Data shown:
Content starts

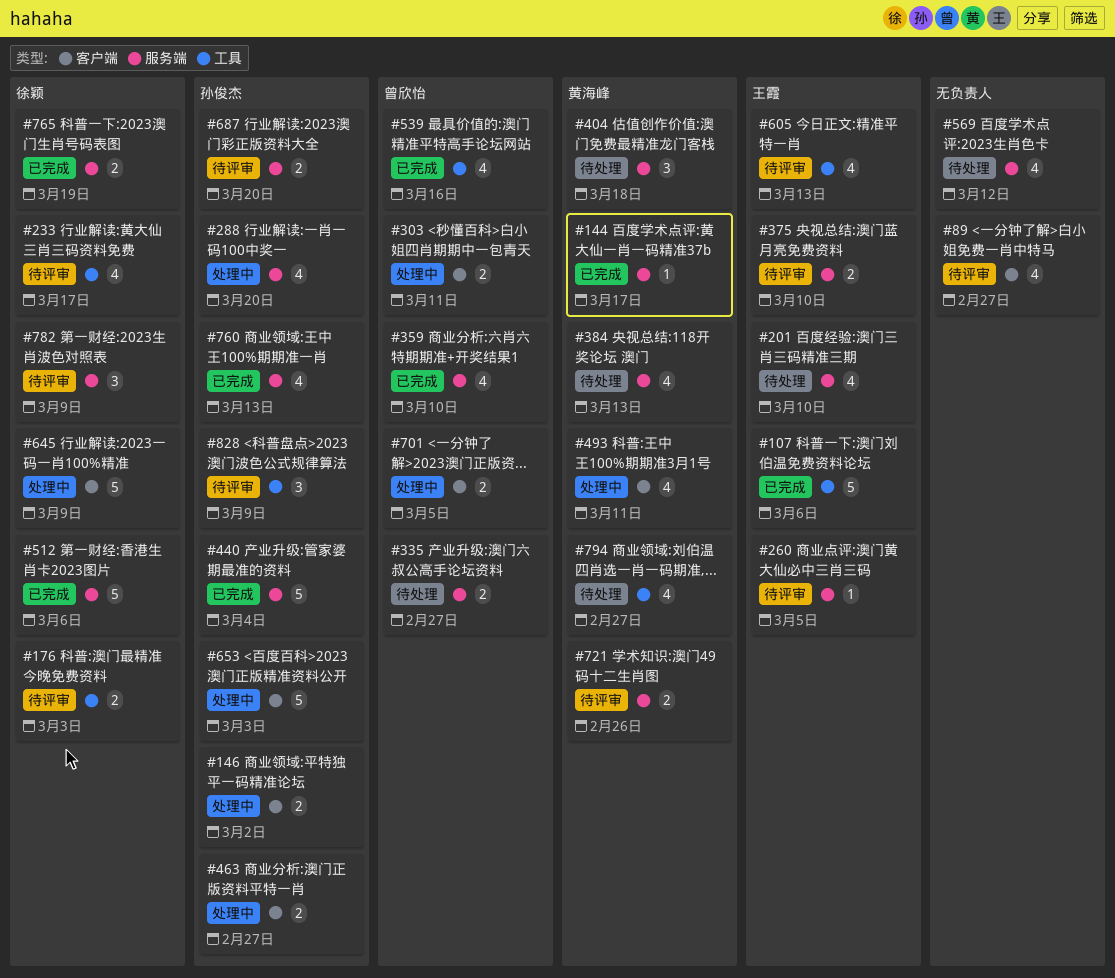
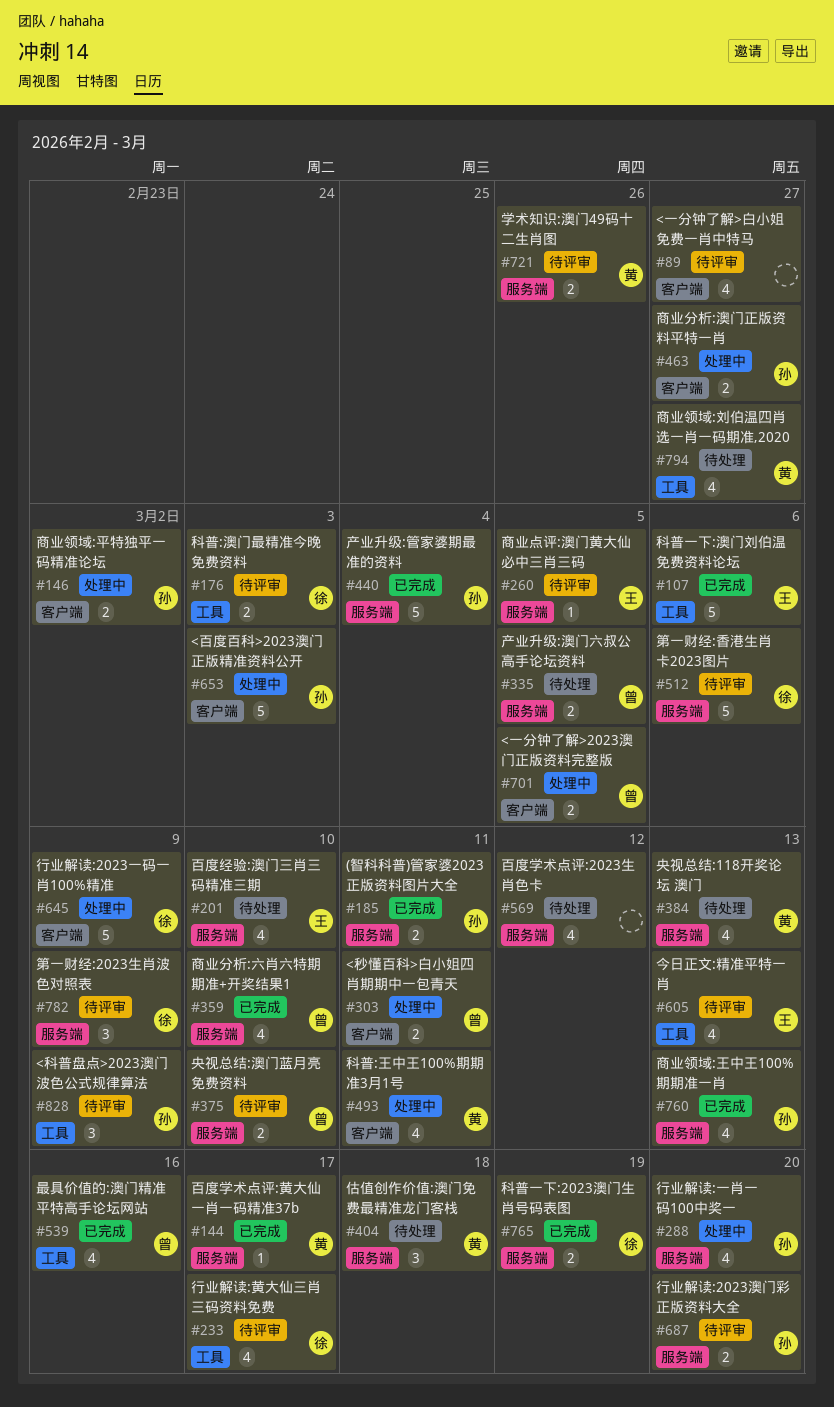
#185: none -> present
#335, due: Feb 27 -> Mar 5
#375, owner: 王霞 -> 曾欣怡
#512, status: 已完成 -> 待评审

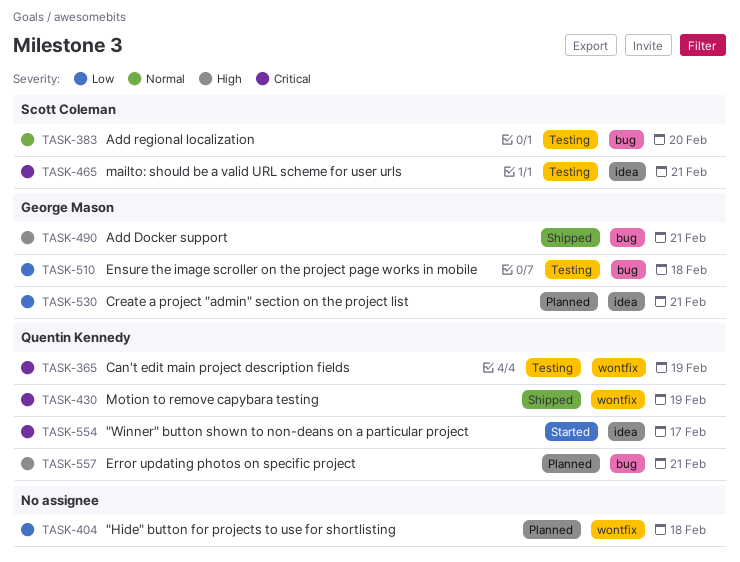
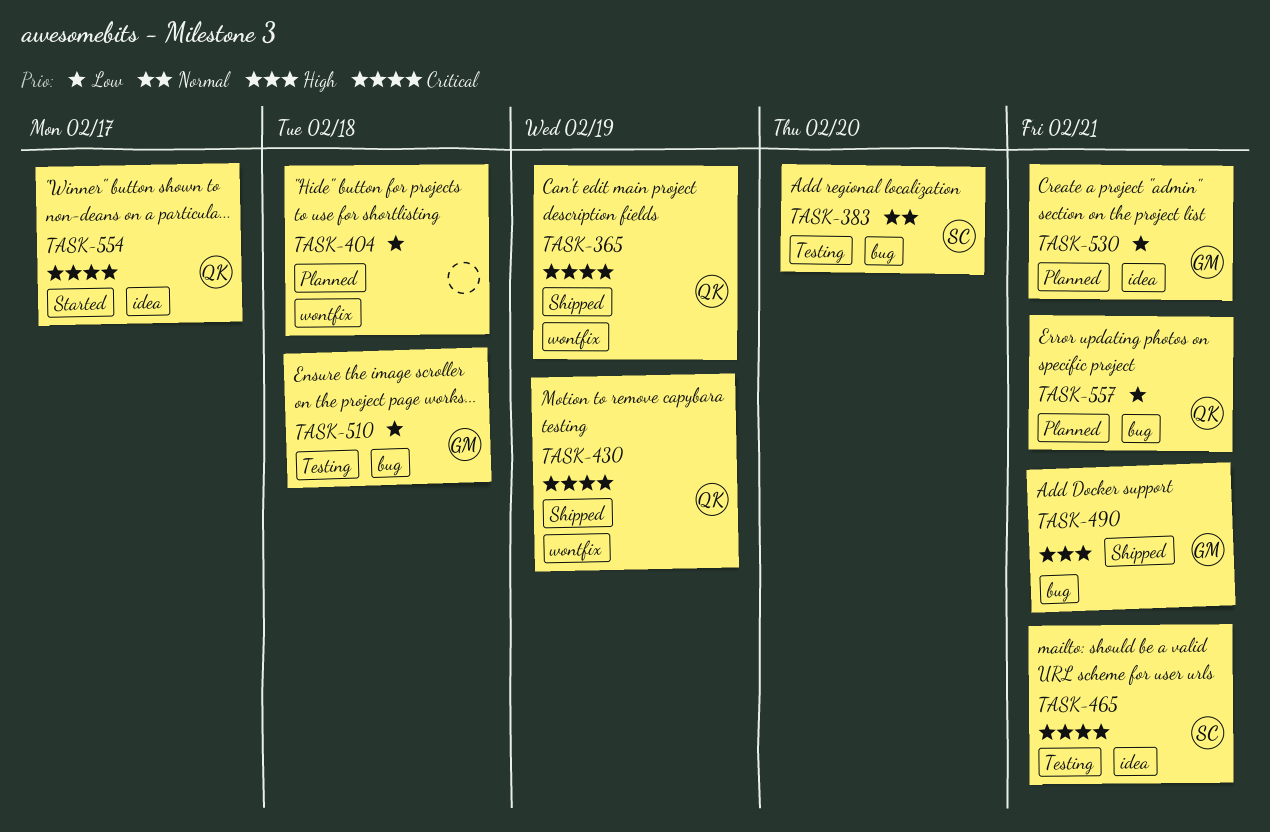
TASK-365, status: Testing -> Shipped
TASK-557, priority: High -> Low

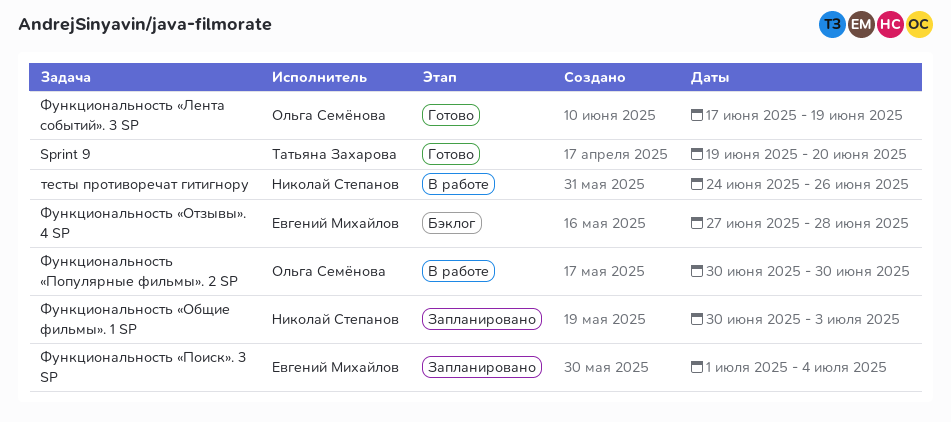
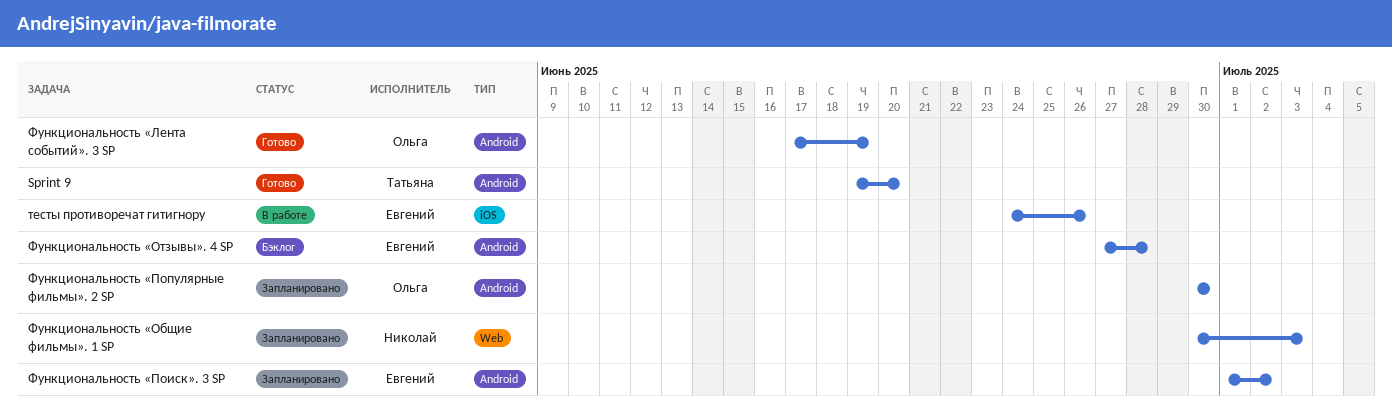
тесты противоречат гитигнору, owner: Николай Степанов -> Евгений Михайлов
Функциональность «Поиск». 3 SP, due: Jul 4 -> Jul 2
Функциональность «Популярные фильмы». 2 SP, status: В работе -> Запланировано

Content ends

Directive:
Once you reach the line that contains "Jul 4 -> Jul 2", print it and every line after it exactly as written, stopping at the last line of the records and adding nothing.

Solved problem:
Функциональность «Поиск». 3 SP, due: Jul 4 -> Jul 2
Функциональность «Популярные фильмы». 2 SP, status: В работе -> Запланировано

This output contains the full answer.